L'autrice se fait également l'avocate des libertés individuelles. Elle calque sur l'ex-RDA le mode de vie imposé à ses championnes. Si le marché semble avoir été mis entre les mains de Nadja suite à un manquement à la discipline de fer du centre, les trois autres paraissent avoir été dopées aux hystérines à leur insu. Le centre apparaît comme un univers carcéral où régnent le chantage et l'humiliation, où elles ne jouissent d'aucune liberté (évasion, parloir), où leur intimité est bafouée par des micros.
Enfin, dans l'univers proposé par Joëlle Wintrebert, les femmes sont devenues rares... et donc chères. Les violeurs sont castrés au Ceres — institution psycho-carcérale destinée à détruire la personnalité des délinquants ou opposants et à les reprogrammer en conformité avec l'ordre social. De fait, tous les hommes du roman font l'objet d'une approche négative, exception faite du second frère de Sil, qui est un transsexuel. Nous sommes en présence d'un roman féministe plutôt que gauchiste, fondé sur la victimisation de la femme, bien que Wintrebert se démarque du courant général du féminisme en défendant les libertés individuelles qui sont d'ordinaire combattues en tant que moyens d'oppression masculins. Elle n'en prône pas moins, dans la conversation entre Maël et Khandjar, la guerre des sexes plutôt que la lutte des classes.

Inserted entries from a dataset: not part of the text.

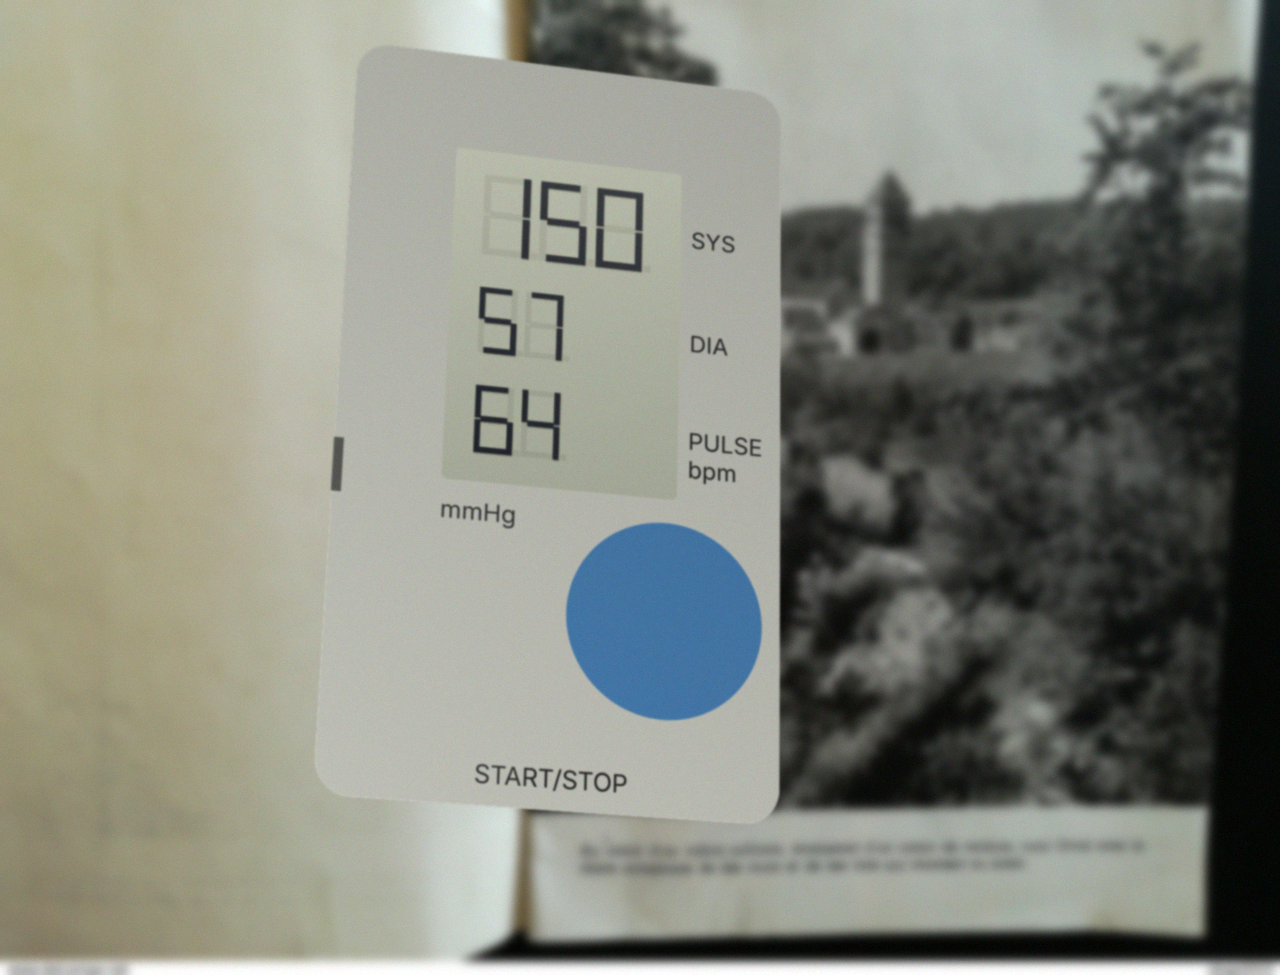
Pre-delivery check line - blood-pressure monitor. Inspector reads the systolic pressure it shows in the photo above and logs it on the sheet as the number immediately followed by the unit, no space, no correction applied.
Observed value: 150mmHg
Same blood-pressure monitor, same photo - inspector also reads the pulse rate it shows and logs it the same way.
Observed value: 64bpm
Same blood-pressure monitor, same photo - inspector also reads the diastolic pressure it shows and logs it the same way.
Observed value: 57mmHg
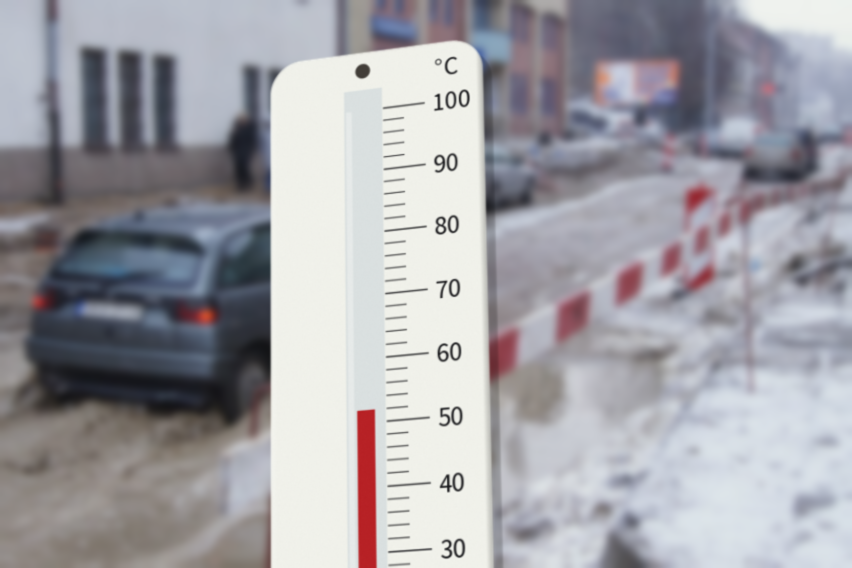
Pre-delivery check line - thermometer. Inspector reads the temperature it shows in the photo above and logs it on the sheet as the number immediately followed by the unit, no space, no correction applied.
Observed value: 52°C
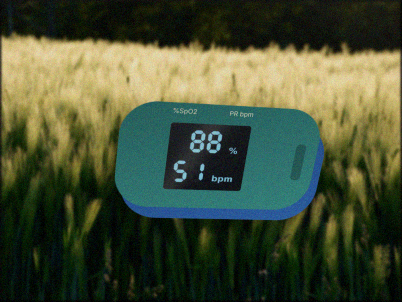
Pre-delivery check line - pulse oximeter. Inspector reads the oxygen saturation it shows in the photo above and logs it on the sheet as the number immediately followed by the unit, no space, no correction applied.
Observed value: 88%
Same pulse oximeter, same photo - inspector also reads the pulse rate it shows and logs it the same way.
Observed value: 51bpm
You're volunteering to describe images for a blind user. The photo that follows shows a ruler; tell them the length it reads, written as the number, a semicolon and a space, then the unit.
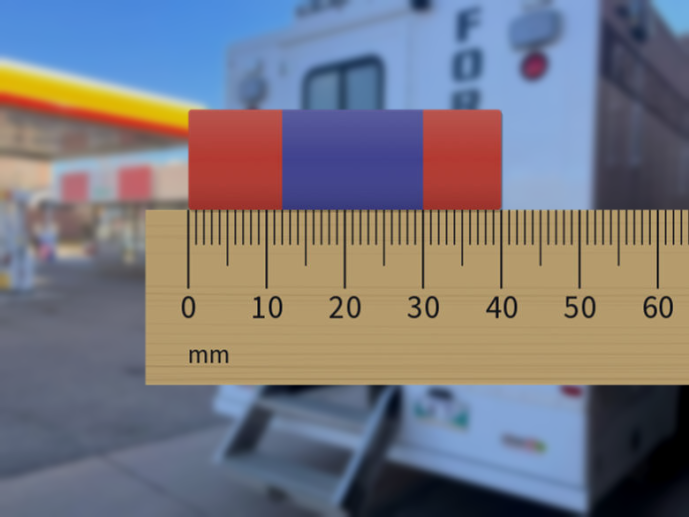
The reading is 40; mm
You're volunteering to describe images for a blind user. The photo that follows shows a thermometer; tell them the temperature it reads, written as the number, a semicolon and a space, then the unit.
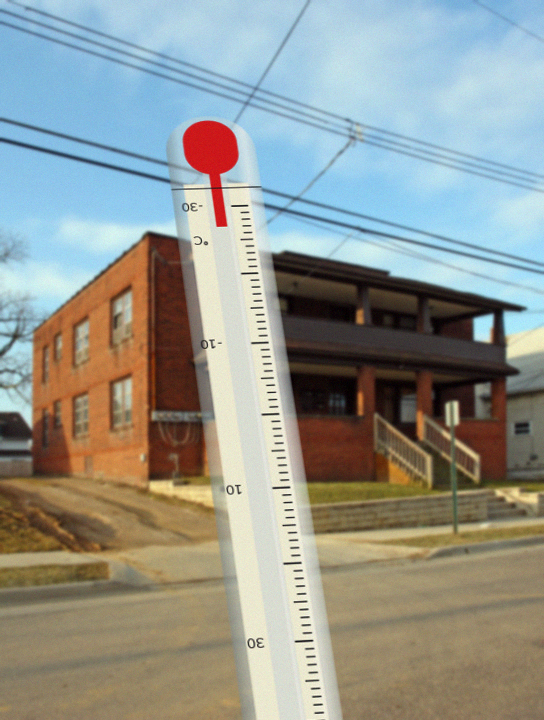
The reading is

Les Olympiades truquées est l'un des chefs-d'œuvre de la S-F française qui méritait amplement sa troisième réédition afin que la nouvelle génération de lecteurs puisse le découvrir. Roman-phare de la S-F politique des années 75/85, où l'on retrouve toute la technophobie de la mouvance, il s'emploi à illustrer l'aphorisme dischien qui veut que tout progrès contribue à faire du monde un meilleur piège à rats. Malheureusement plus que jamais d'actualité.